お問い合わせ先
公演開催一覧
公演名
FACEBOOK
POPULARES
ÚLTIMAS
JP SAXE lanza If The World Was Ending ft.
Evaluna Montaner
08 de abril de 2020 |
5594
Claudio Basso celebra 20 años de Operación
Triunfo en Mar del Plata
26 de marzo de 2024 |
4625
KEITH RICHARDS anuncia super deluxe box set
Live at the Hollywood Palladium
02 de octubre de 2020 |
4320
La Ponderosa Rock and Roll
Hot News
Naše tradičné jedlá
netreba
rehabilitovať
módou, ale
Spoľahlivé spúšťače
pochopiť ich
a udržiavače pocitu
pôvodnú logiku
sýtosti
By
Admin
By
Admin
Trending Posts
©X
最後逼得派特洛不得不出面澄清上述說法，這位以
---
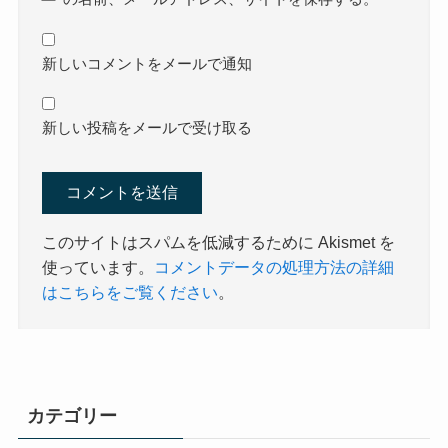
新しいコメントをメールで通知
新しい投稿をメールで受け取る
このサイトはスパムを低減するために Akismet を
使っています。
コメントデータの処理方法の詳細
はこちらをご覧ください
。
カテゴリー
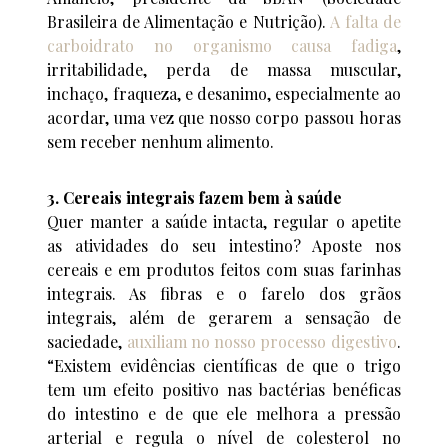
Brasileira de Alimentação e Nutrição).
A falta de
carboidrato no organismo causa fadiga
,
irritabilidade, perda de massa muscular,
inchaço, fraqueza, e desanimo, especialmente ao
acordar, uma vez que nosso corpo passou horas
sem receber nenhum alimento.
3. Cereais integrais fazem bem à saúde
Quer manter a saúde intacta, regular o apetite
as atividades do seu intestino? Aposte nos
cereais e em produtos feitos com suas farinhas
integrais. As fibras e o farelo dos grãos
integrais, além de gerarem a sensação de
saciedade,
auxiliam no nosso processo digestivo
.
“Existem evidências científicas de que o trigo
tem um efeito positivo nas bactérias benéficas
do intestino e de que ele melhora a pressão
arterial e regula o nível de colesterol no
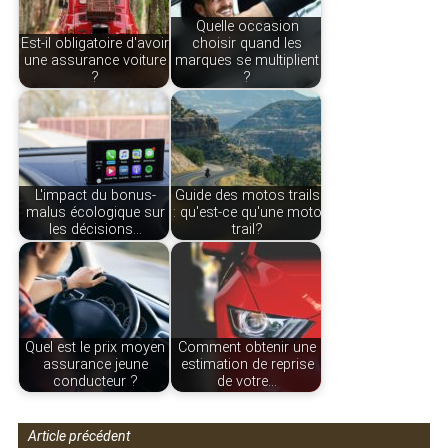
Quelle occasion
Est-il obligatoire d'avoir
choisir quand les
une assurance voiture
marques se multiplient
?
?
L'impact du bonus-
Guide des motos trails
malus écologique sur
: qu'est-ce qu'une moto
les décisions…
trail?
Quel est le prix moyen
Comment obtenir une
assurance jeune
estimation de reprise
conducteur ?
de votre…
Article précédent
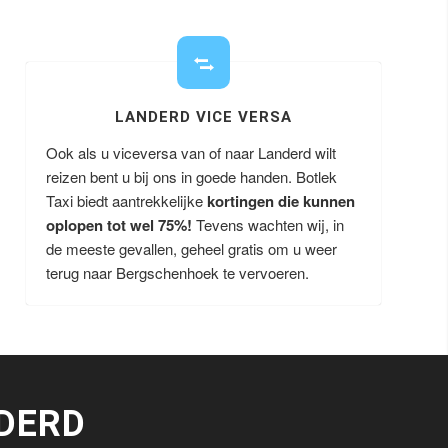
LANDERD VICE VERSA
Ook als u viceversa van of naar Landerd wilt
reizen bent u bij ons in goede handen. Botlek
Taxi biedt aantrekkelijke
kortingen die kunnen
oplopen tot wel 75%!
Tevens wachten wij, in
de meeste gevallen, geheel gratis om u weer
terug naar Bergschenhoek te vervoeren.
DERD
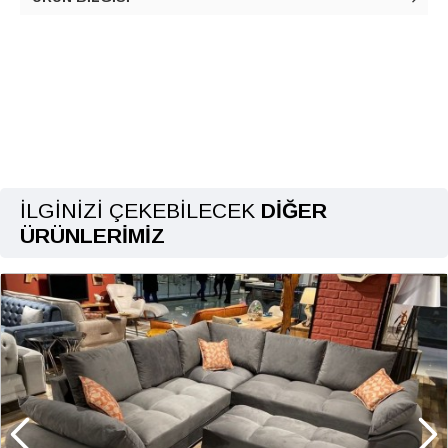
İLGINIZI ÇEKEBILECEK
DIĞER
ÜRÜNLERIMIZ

**INSTRUCTION:** From the material above, copy exactly the lines between the line holding "a udržiavače pocitu" and the line holding "最後逼得派特洛不得不出面澄清上述說法，這位以", inclusive, and only those.

**ANSWER AREA:**
a udržiavače pocitu
pôvodnú logiku
sýtosti
By
Admin
By
Admin
Trending Posts
©X
最後逼得派特洛不得不出面澄清上述說法，這位以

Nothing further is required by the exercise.